Problem. Your task is to repeat the records exactly from the line containing "poisoning, serving as a grim reminder of" onward, through the final line.

··· Materials provided ···

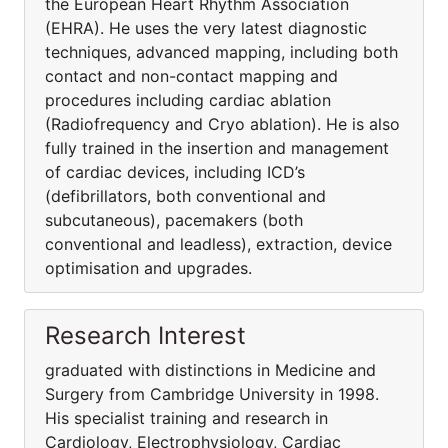
the European Heart Rhythm Association
(EHRA). He uses the very latest diagnostic
techniques, advanced mapping, including both
contact and non-contact mapping and
procedures including cardiac ablation
(Radiofrequency and Cryo ablation). He is also
fully trained in the insertion and management
of cardiac devices, including ICD’s
(defibrillators, both conventional and
subcutaneous), pacemakers (both
conventional and leadless), extraction, device
optimisation and upgrades.
Research Interest
graduated with distinctions in Medicine and
Surgery from Cambridge University in 1998.
His specialist training and research in
Cardiology, Electrophysiology, Cardiac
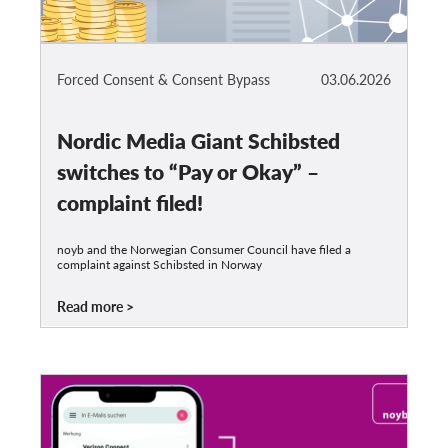
Forced Consent & Consent Bypass
03.06.2026
Nordic Media Giant Schibsted
switches to “Pay or Okay” –
complaint filed!
noyb and the Norwegian Consumer Council have filed a
complaint against Schibsted in Norway
Read more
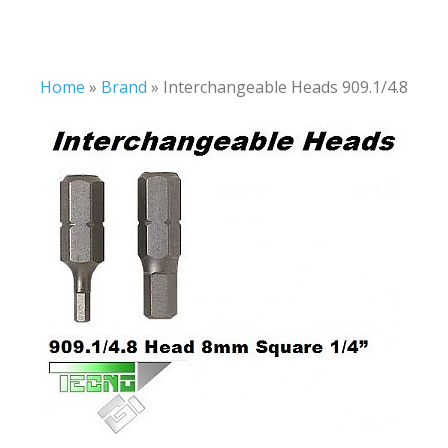
Home
»
Brand
»
Interchangeable Heads 909.1/4.8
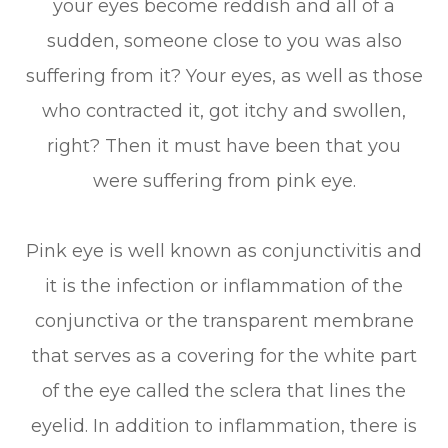
your eyes become reddish and all of a
sudden, someone close to you was also
suffering from it? Your eyes, as well as those
who contracted it, got itchy and swollen,
right? Then it must have been that you
were suffering from pink eye.
Pink eye is well known as conjunctivitis and
it is the infection or inflammation of the
conjunctiva or the transparent membrane
that serves as a covering for the white part
of the eye called the sclera that lines the
eyelid. In addition to inflammation, there is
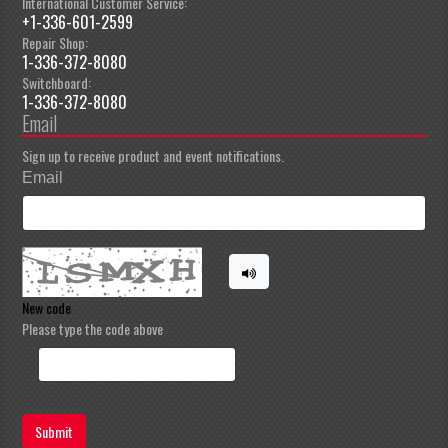
International Customer Service:
+1-336-601-2599
Repair Shop:
1-336-372-8080
Switchboard:
1-336-372-8080
Email
Sign up to receive product and event notifications.
Email
New code
Please type the code above
Submit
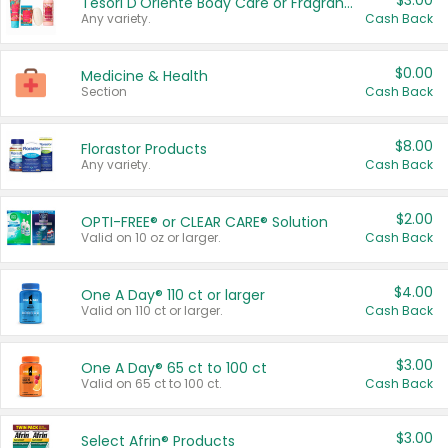
$3.00
Tesori D'Oriente Body Care or Fragrance
Any variety.
Cash Back
$0.00
Medicine & Health
Section
Cash Back
$8.00
Florastor Products
Any variety.
Cash Back
$2.00
OPTI-FREE® or CLEAR CARE® Solution
Valid on 10 oz or larger.
Cash Back
$4.00
One A Day® 110 ct or larger
Valid on 110 ct or larger.
Cash Back
$3.00
One A Day® 65 ct to 100 ct
Valid on 65 ct to 100 ct.
Cash Back
$3.00
Select Afrin® Products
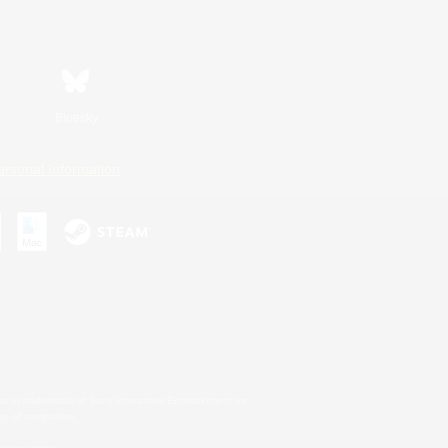
Bluesky
ersonal Information
s or trademarks of Sony Interactive Entertainment Inc.
up of companies.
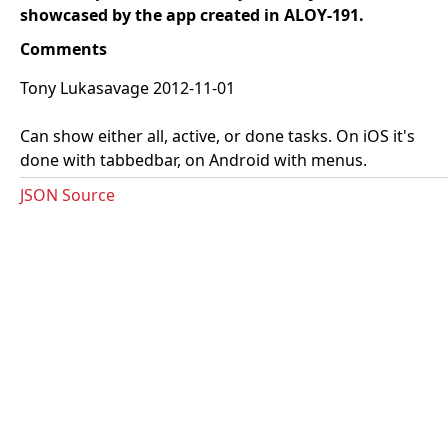
showcased by the app created in ALOY-191.
Comments
Tony Lukasavage 2012-11-01
Can show either all, active, or done tasks. On iOS it's
done with tabbedbar, on Android with menus.
JSON Source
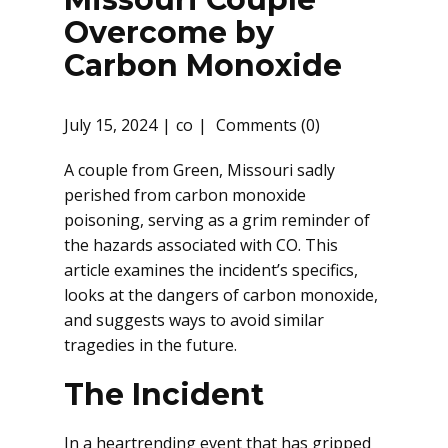
Overcome by
Carbon Monoxide
July 15, 2024
co
Comments (0)
A couple from Green, Missouri sadly
perished from carbon monoxide
poisoning, serving as a grim reminder of
the hazards associated with CO. This
article examines the incident’s specifics,
looks at the dangers of carbon monoxide,
and suggests ways to avoid similar
tragedies in the future.
The Incident
In a heartrending event that has gripped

···

Answer section.
poisoning, serving as a grim reminder of
the hazards associated with CO. This
article examines the incident’s specifics,
looks at the dangers of carbon monoxide,
and suggests ways to avoid similar
tragedies in the future.
The Incident
In a heartrending event that has gripped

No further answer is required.